Your car may not ever throw a code, or at least not for a while still. If the battery voltage is above 300 - even if the SoC is barely above 0% - that is enough to start the ICE and the system will attempt to keep the car running and charge the battery using the ICE+motor generator and regnerative braking. It does not tell you: "This battery is worn out" - it just tries to keep moving. You say you are new to Hybrids but you have an old Hybrid and at 16 years old, defunct HV batteries are commonplace.
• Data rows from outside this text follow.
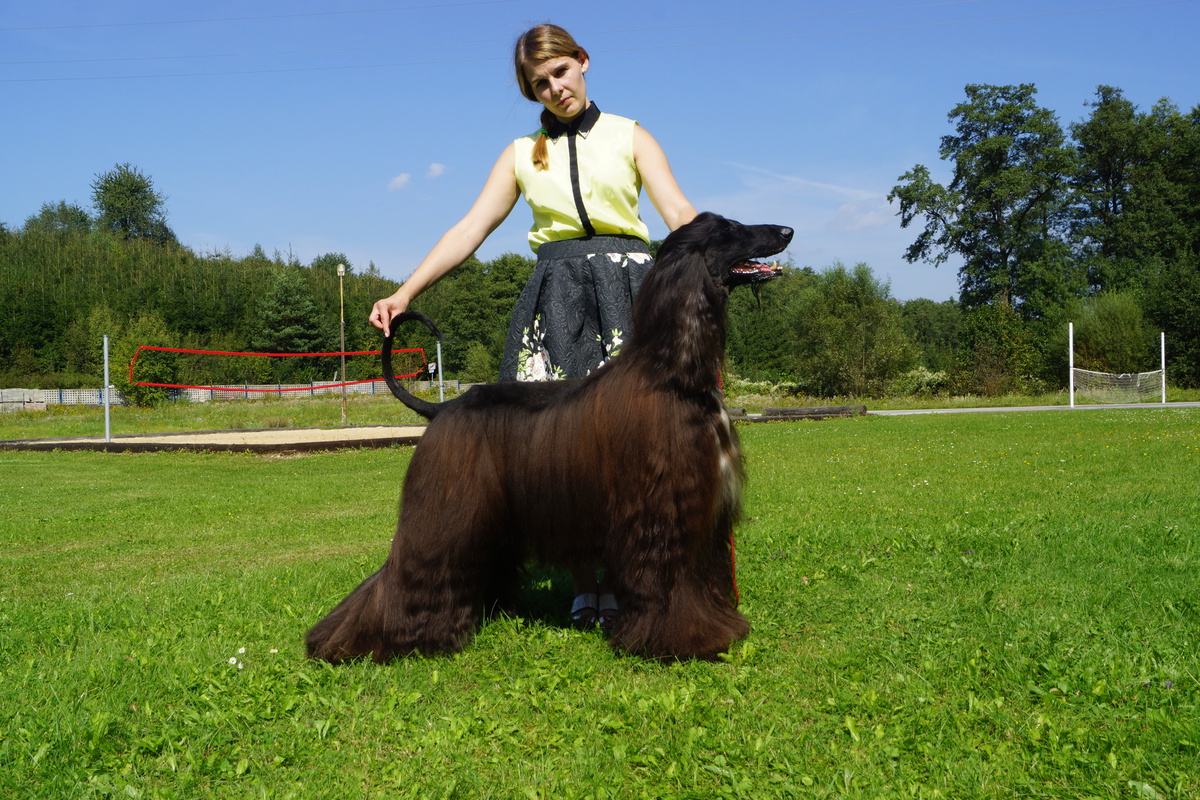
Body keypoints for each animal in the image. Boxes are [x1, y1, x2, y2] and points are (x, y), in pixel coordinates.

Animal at [304, 212, 792, 662]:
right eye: (730, 228)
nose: (787, 231)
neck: (670, 372)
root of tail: (443, 407)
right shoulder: (662, 513)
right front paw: (688, 640)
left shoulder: (705, 513)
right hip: (442, 510)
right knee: (409, 569)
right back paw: (369, 640)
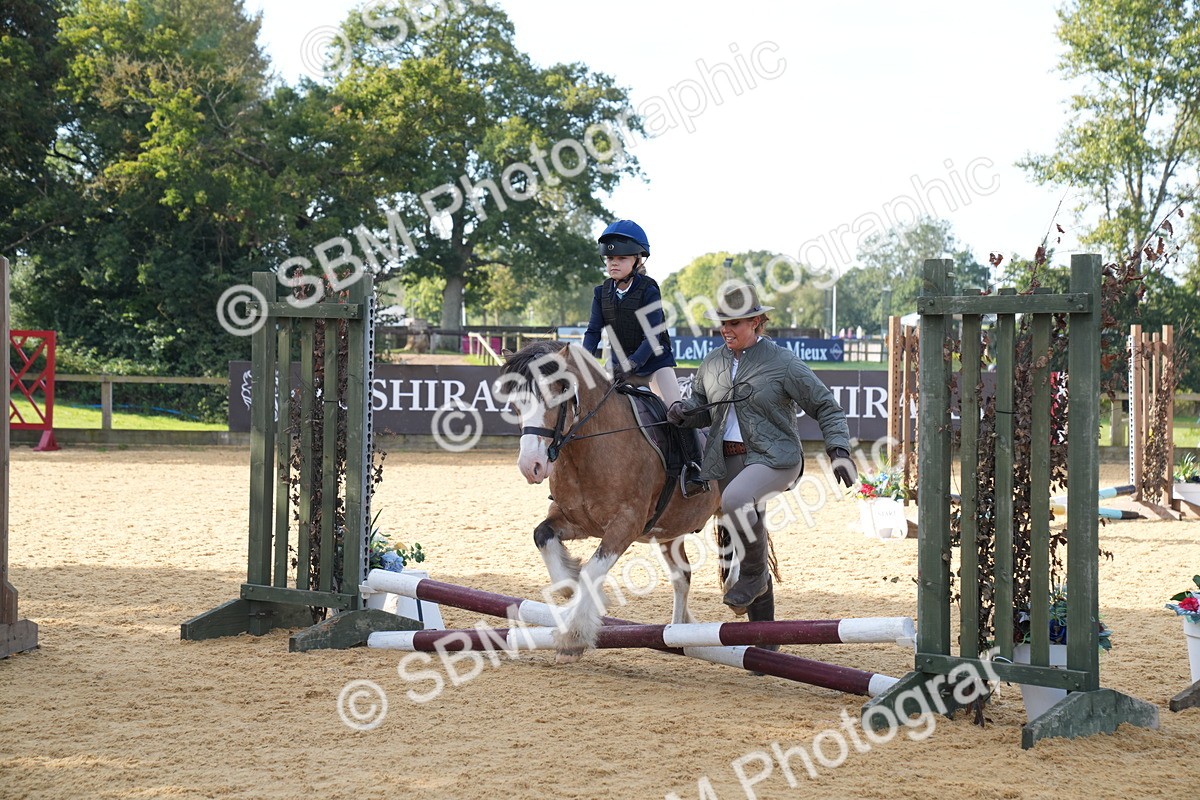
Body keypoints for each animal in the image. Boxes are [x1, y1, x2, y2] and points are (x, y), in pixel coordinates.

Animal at [497, 340, 721, 662]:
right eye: (515, 403)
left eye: (556, 395)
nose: (531, 467)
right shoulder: (575, 519)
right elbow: (543, 536)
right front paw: (570, 589)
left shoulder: (626, 523)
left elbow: (592, 571)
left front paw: (572, 636)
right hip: (671, 530)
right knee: (682, 576)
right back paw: (681, 629)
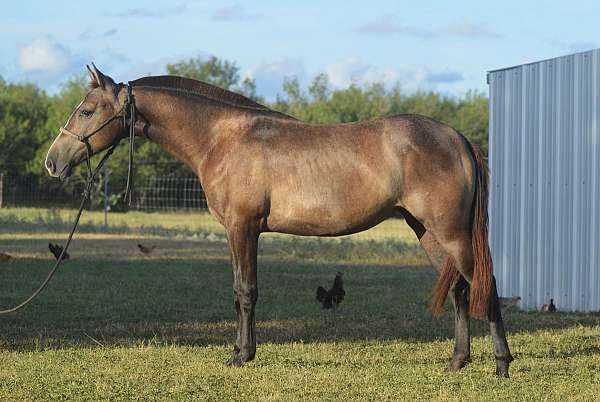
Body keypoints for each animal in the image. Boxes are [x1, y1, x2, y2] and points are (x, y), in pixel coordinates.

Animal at [44, 65, 512, 376]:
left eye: (86, 111)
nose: (53, 162)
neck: (220, 139)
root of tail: (457, 138)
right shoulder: (239, 232)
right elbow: (240, 293)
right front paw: (241, 350)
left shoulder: (243, 228)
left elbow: (246, 292)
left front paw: (242, 355)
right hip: (429, 233)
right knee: (460, 291)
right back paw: (457, 362)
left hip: (452, 234)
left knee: (484, 286)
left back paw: (502, 364)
Particularly if you bought the car used after several owners and you do not know the maintenance history and live in a hot climate.
Last edited by AlexK; Aug 8, 2021 at 06:02 PM.
The only other thing I can think of is take it to S Keith in Arizona or find a shop that really knows the car and have them try to diagnose the lack of assist. It's either the battery or the traction motor/transaxle itself. Neither is fun. I think if it was the motor you would see codes.
Last edited by AlexK; Aug 8, 2021 at 06:05 PM.
His SOC is excessively high though. Car is charging up and not using the battery. Avg of 70s. I wouldn't change the CV until you figure that part out. Dunno what else, update the PCM?
So the system thinks it's 'nominal' but the energy is almost a 1-way street.
Ford dealer? New BCM? I'm totally stumped.